Improbable-AI / pql

Parallel Q-Learning: Scaling Off-policy Reinforcement Learning under Massively Parallel Simulation
MIT License
62 stars 3 forks source link

Can't reproduce results on Franka Cube Stack #4

Open StoneT2000 opened 6 days ago

StoneT2000 commented 6 days ago

Hi, thank you for open sourcing PQL! I am trying to reproduce the results on one GPU (4090) and am finding that the algorithm eval return doesn't go past the 400 ish mark

I ran the following command to test PQL (not PQL-D)

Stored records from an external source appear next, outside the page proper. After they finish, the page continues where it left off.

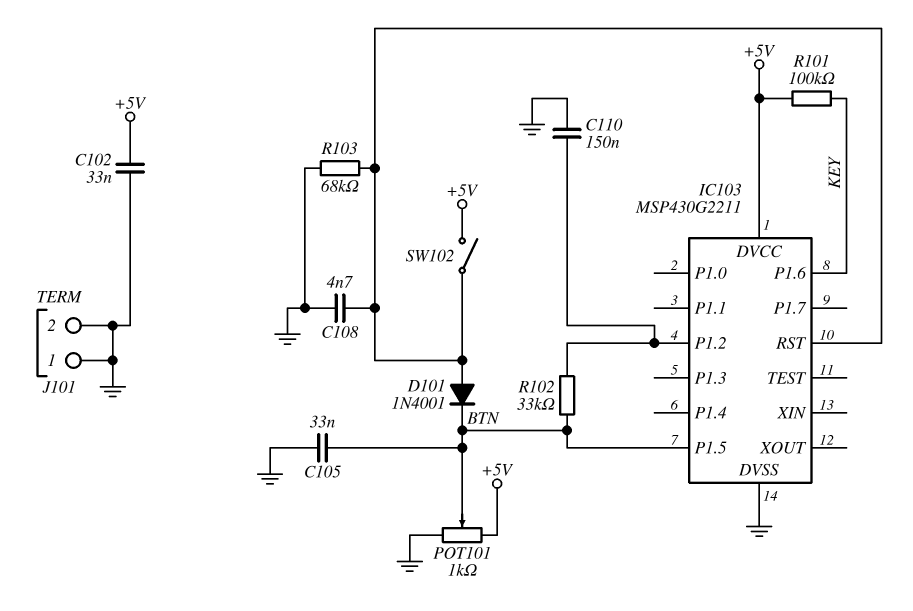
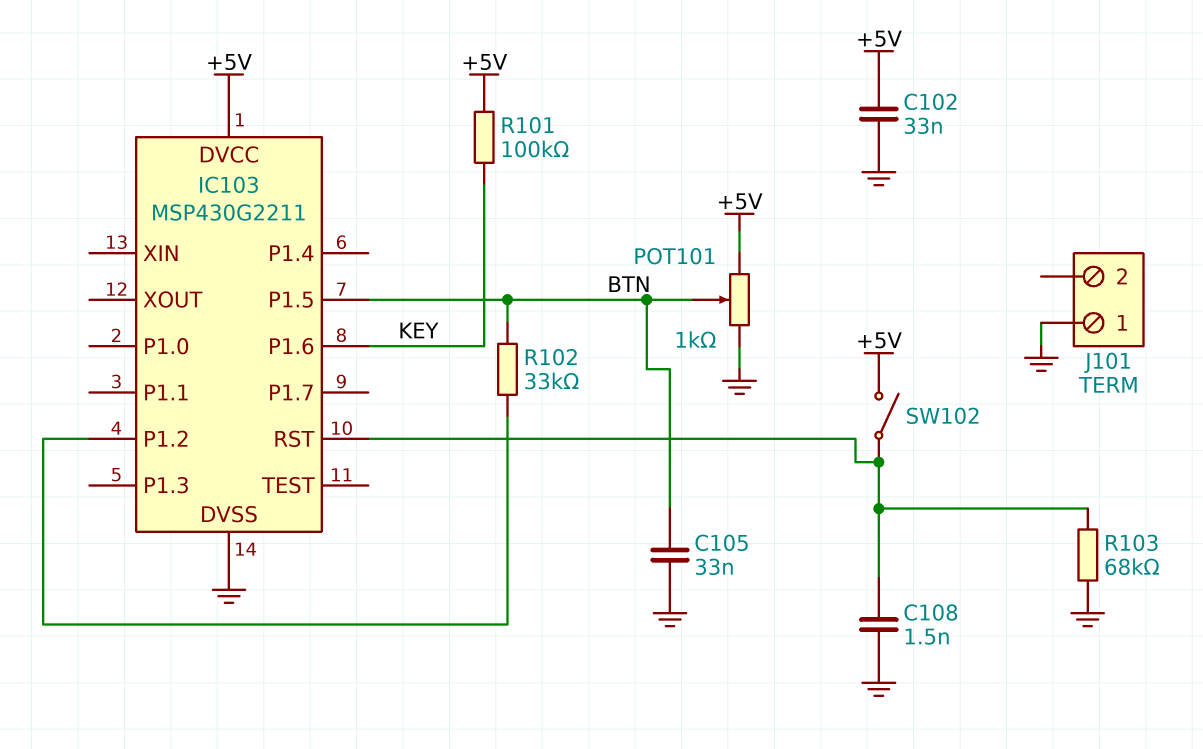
C108: 4.7nF (GND, IC103/RST) -> 1.5nF (GND, IC103/RST)
C110: 150nF (GND, IC103/P1.2) -> none
D101: diode 1N4001 (A IC103/RST, K BTN) -> none
J101 pin 2: GND -> none

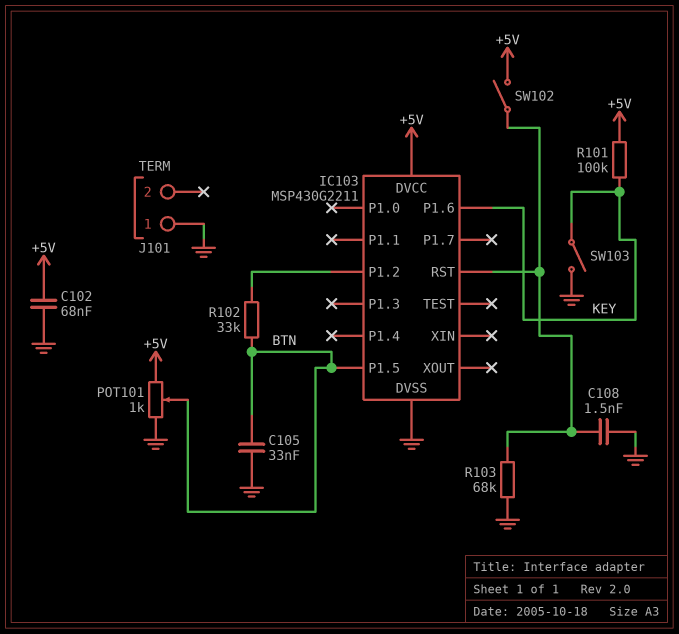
C102: 33nF (+5V, GND) -> 68nF (+5V, GND)
SW103: none -> switch (GND, KEY)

python scripts/train_pql.py task=FrankaCubeStack algo.num_gpus=1 algo.p_learner_gpu=0 algo.v_learner_gpu=0

image

I am using ca7a4fb762f9581e39cc2aab644f18a83d6ab0ba as the IsaacGymEnvs git commit and am using the Isaac Gym 4 release, as well as the latest git commit of the pql repo. I don't think this should be a reward scale issue since I modified the code to print the success rate of successfully stacking the cube and it is mostly close to 0.

Any idea?

StoneT2000 commented 6 days ago

image

I ran a second seed which is now doing slightly better, although comparing sample efficiency with the original paper it seems to still be behind. At 120M steps it is around 600 reward but paper shows 700.

StoneT2000 commented 6 days ago

I also tried running PPO just now but it seems to fail completely using

python scripts/train_baselines.py algo=ppo_algo task=FrankaCubeStack isaac_param=True

image

Is there anything else I might need to add to test the baselines?